5.Bölüm: Geçmiş

64 2 2
                                    

5.yaş

Babamın 42 numara ayakları çocukluğumun en güzel geçmesi gereken döneminde, en sevdiğim oyuncağımın tam üstündeydi. Elleri annemin saçlarında bazen abimin boğazında geziyordu.

Savaşmak için gönderilmiş gibiydim...

Bir gece annemin sesiyle uyandım

- Bu ne? diye bağırıyordu, elinde bir fiş tutuyordu, pavyonun fişiymiş.

O ne demek bilmiyorum ama kötü bir yer sanırım. Odanın kapısın da onları izlediğimi görmüyorlar. Kavgayı ayıracak bir şey arıyorum. Yeni uyanmış gibi yaparak yanlarına gittim hala uykuluymuş gibi gözlerimi çok açmıyorum.

-anne susadım

Annem, bir bardak su getirdi, beni yerime yatırdı ve gitti ama tartışma devam etti.

Suyu üzerime döküp tekrar anneme bağırdım

-anne üzerime döküldü, çok ıslandı pijamam

Bunu bilerek yaptığımı anladılar, pes ettiler ve sustular, bu gece rahat durmayacağımın farkındalar. Annem üzerimi değiştirdi beni yine yatağıma yatırdı ve konu bu gecelik kapandı.

Pavyon ne demek ertesi günün sonunda öğrendim. Bunu öğrenmek için çok doğru bir yaş değildi sanırım.

Annem çok kırgın ve sinirliydi. Ben yetemiyor muyum, o kadınlarda ne var? diyordu kendi kendine...

Sabah olduğunda annem, abimle beni yanına çağırdı

-kızım, oğlum size bir şey sormak istiyorum.

-sor anne

-anneannenle dedenizin yanına gidelim mi? ister misiniz?

-babam gelmeyecek mi?

-bir süre gelmeyecek sonra ben sizi babanıza gönderirim

Her şeyin farkındaydık ama anlamamış gibi davrandık. Eşyalarımızı topladık ve otobüse binip köye gittik. Birkaç gün abimle köyde gezdik. 

Annemin beş kardeşi var, en büyükleri Aygül teyzem, ondan sonra annem, Nuray teyzem, Gülay teyzem, Bahadır dayım ve en sevdiğim hayal teyzem. Hayal teyzem ile abim arasında iki yaş var o bizimle çok ilgileniyor. Sabahtan akşama kadar hiç sıkılmadan oyunlar oynadık onun sayesinde evdeki durumu unuttuk.

Annemle dedem sık sık bir köşede konuşuyorlardı. Gözüm hep onların üzerindeydi iyi bir şey olmadığı belli oluyordu onları takip etmeye başladım. Küçüğüz diye sürekli bizden bir şeyler saklanıyor bu hiç hoşuma gitmiyor, her ne yaşanıyorsa bunu hep birlikte yaşıyoruz ama biz avutuluyoruz. Hepimize ait sorunların bir kişiye pay edilmesi bana doğru bir şey gibi gelmiyor. Dedem, anneme; sen kalabilirsin ama çocukları kabul edemem demiş. Annem çocuklarım yanımda olmadan nasıl iyi olabilirim diyordu. İnsanlar en çaresiz anında gerçek kimliğini ortaya çıkarıyor. Dedem anneme hiç acımadı hiç merhamet etmedi, belki de kızını bir kez olsun sevmedi. Hiç saçları okşanmayan kadınlar nereye gider üzgün olduklarında?  kimin omuzunda ağlar babaları yoksa? Annem hayal kırıklığına uğramıştı önce babamdan sonra babasından darbe almıştı.

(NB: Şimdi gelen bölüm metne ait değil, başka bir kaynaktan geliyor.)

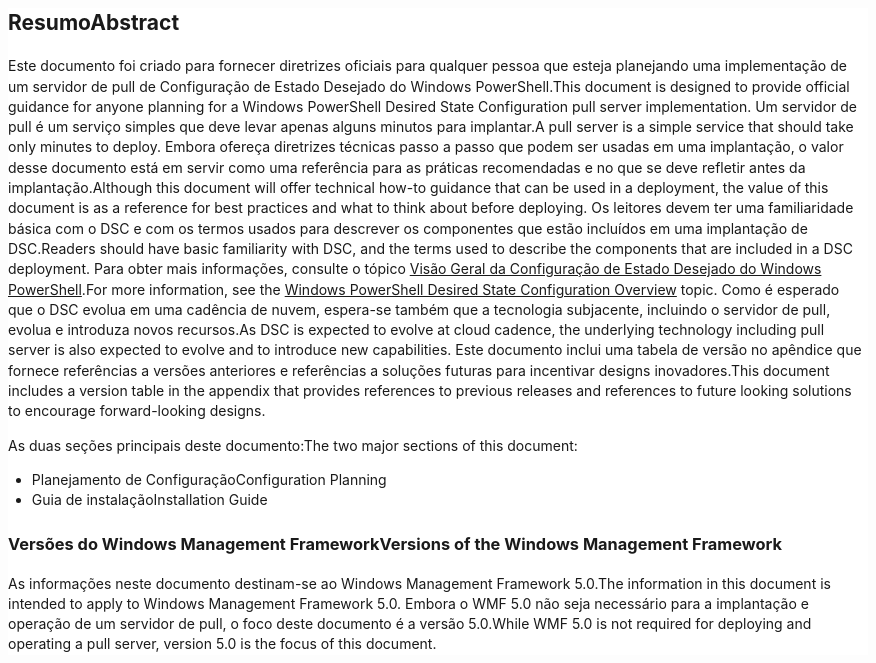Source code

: ## <a name="abstract"></a><span data-ttu-id="a4f2f-116">Resumo</span><span class="sxs-lookup"><span data-stu-id="a4f2f-116">Abstract</span></span>

<span data-ttu-id="a4f2f-117">Este documento foi criado para fornecer diretrizes oficiais para qualquer pessoa que esteja planejando uma implementação de um servidor de pull de Configuração de Estado Desejado do Windows PowerShell.</span><span class="sxs-lookup"><span data-stu-id="a4f2f-117">This document is designed to provide official guidance for anyone planning for a Windows PowerShell Desired State Configuration pull server implementation.</span></span> <span data-ttu-id="a4f2f-118">Um servidor de pull é um serviço simples que deve levar apenas alguns minutos para implantar.</span><span class="sxs-lookup"><span data-stu-id="a4f2f-118">A pull server is a simple service that should take only minutes to deploy.</span></span> <span data-ttu-id="a4f2f-119">Embora ofereça diretrizes técnicas passo a passo que podem ser usadas em uma implantação, o valor desse documento está em servir como uma referência para as práticas recomendadas e no que se deve refletir antes da implantação.</span><span class="sxs-lookup"><span data-stu-id="a4f2f-119">Although this document will offer technical how-to guidance that can be used in a deployment, the value of this document is as a reference for best practices and what to think about before deploying.</span></span>
<span data-ttu-id="a4f2f-120">Os leitores devem ter uma familiaridade básica com o DSC e com os termos usados para descrever os componentes que estão incluídos em uma implantação de DSC.</span><span class="sxs-lookup"><span data-stu-id="a4f2f-120">Readers should have basic familiarity with DSC, and the terms used to describe the components that are included in a DSC deployment.</span></span> <span data-ttu-id="a4f2f-121">Para obter mais informações, consulte o tópico [Visão Geral da Configuração de Estado Desejado do Windows PowerShell](/powershell/dsc/overview).</span><span class="sxs-lookup"><span data-stu-id="a4f2f-121">For more information, see the [Windows PowerShell Desired State Configuration Overview](/powershell/dsc/overview)  topic.</span></span>
<span data-ttu-id="a4f2f-122">Como é esperado que o DSC evolua em uma cadência de nuvem, espera-se também que a tecnologia subjacente, incluindo o servidor de pull, evolua e introduza novos recursos.</span><span class="sxs-lookup"><span data-stu-id="a4f2f-122">As DSC is expected to evolve at cloud cadence, the underlying technology including pull server is also expected to evolve and to introduce new capabilities.</span></span> <span data-ttu-id="a4f2f-123">Este documento inclui uma tabela de versão no apêndice que fornece referências a versões anteriores e referências a soluções futuras para incentivar designs inovadores.</span><span class="sxs-lookup"><span data-stu-id="a4f2f-123">This document includes a version table in the appendix that provides references to previous releases and references to future looking solutions to encourage forward-looking designs.</span></span>

<span data-ttu-id="a4f2f-124">As duas seções principais deste documento:</span><span class="sxs-lookup"><span data-stu-id="a4f2f-124">The two major sections of this document:</span></span>

- <span data-ttu-id="a4f2f-125">Planejamento de Configuração</span><span class="sxs-lookup"><span data-stu-id="a4f2f-125">Configuration Planning</span></span>
- <span data-ttu-id="a4f2f-126">Guia de instalação</span><span class="sxs-lookup"><span data-stu-id="a4f2f-126">Installation Guide</span></span>

### <a name="versions-of-the-windows-management-framework"></a><span data-ttu-id="a4f2f-127">Versões do Windows Management Framework</span><span class="sxs-lookup"><span data-stu-id="a4f2f-127">Versions of the Windows Management Framework</span></span>

<span data-ttu-id="a4f2f-128">As informações neste documento destinam-se ao Windows Management Framework 5.0.</span><span class="sxs-lookup"><span data-stu-id="a4f2f-128">The information in this document is intended to apply to Windows Management Framework 5.0.</span></span> <span data-ttu-id="a4f2f-129">Embora o WMF 5.0 não seja necessário para a implantação e operação de um servidor de pull, o foco deste documento é a versão 5.0.</span><span class="sxs-lookup"><span data-stu-id="a4f2f-129">While WMF 5.0 is not required for deploying and operating a pull server, version 5.0 is the focus of this document.</span></span>
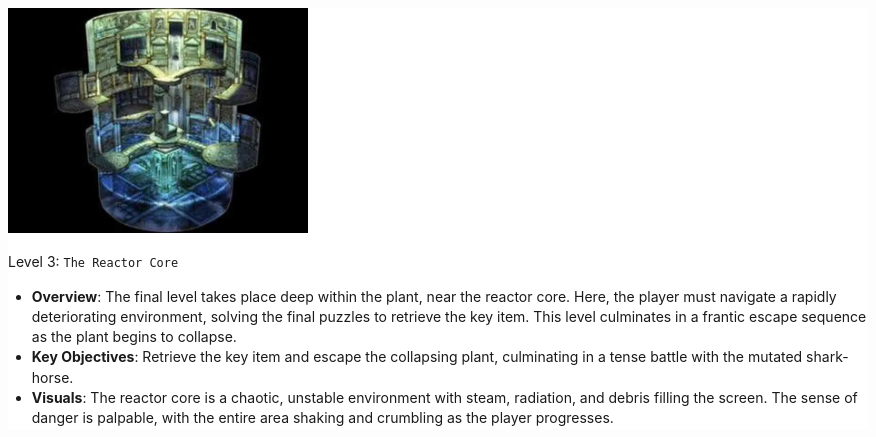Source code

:   <img src="Images/flooded.webp" width="300">
</p>

Level 3: `The Reactor Core`
- **Overview**: The final level takes place deep within the plant, near the reactor core. Here, the player must navigate a rapidly deteriorating environment, solving the final puzzles to retrieve the key item. This level culminates in a frantic escape sequence as the plant begins to collapse.
- **Key Objectives**: Retrieve the key item and escape the collapsing plant, culminating in a tense battle with the mutated shark-horse.
- **Visuals**: The reactor core is a chaotic, unstable environment with steam, radiation, and debris filling the screen. The sense of danger is palpable, with the entire area shaking and crumbling as the player progresses.
<p align="center">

Bizi sırtına yük olarak gördü dedem, evlatlarıyla başlayan sınavın en başında sıfır aldı. Biz onun günahlarının yangınında kaldık.

Birkaç hafta geçtikten sonra evde bir adam vardı annemle karşılıklı konuşuyorlardı.

İçeri girdim

- anne bu kim?

-Baban kızım tanımadın mı?

-Bunun neresi babama benziyor? domuz gibi, dalga geçmesene

-kızım, benim baban

Babam sakalını ve bıyığını kesmiş daha önce böyle görmemiştim bu yüzden onu tanımakta zorlandım hiç ona benzemiyordu.

-Bir daha bıyıklarını kesme hiç sevmedim

Daha sonra bana çok güldüler. Hala şüpheliyim bir insan bu kadar değişir mi diye düşünüyorum.

Akşamüzeri evimize dönmek için hazırlanıp yola çıktık. Tekrar evimize geldik. Şimdilik her şey yolunda görünüyordu.